_Task data:_
++++++++++

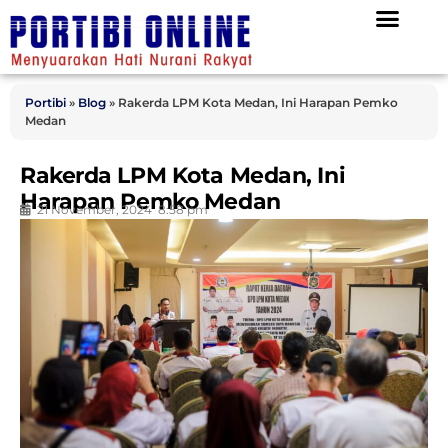
Portibi
»
Blog
»
Rakerda LPM Kota Medan, Ini Harapan Pemko
Medan
Rakerda LPM Kota Medan, Ini
Harapan Pemko Medan
21 November, 2024
8:58 pm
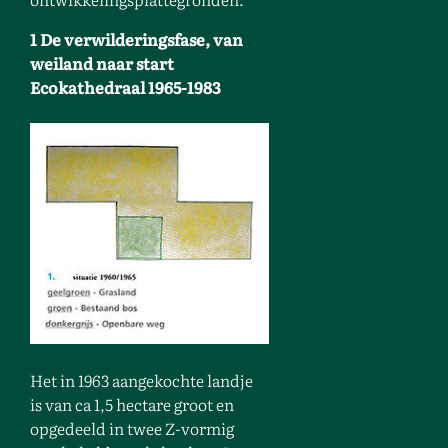
1 De verwilderingsfase, van
weiland naar start
Ecokathedraal 1965-1983
Het in 1963 aangekochte landje
is van ca 1,5 hectare groot en
opgedeeld in twee Z-vormig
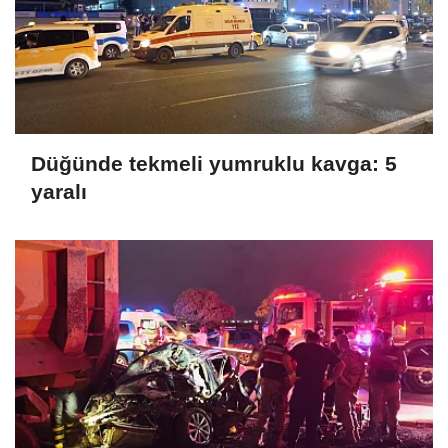
Düğünde tekmeli yumruklu kavga: 5
yaralı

++++++++++

_Assigned task:_
Copy out every line of the data above, taking care to leave the pictures out.

_Answer to this exercise:_
Portibi
»
Blog
»
Rakerda LPM Kota Medan, Ini Harapan Pemko
Medan
Rakerda LPM Kota Medan, Ini
Harapan Pemko Medan
21 November, 2024
8:58 pm
1 De verwilderingsfase, van
weiland naar start
Ecokathedraal 1965-1983
Het in 1963 aangekochte landje
is van ca 1,5 hectare groot en
opgedeeld in twee Z-vormig
Düğünde tekmeli yumruklu kavga: 5
yaralı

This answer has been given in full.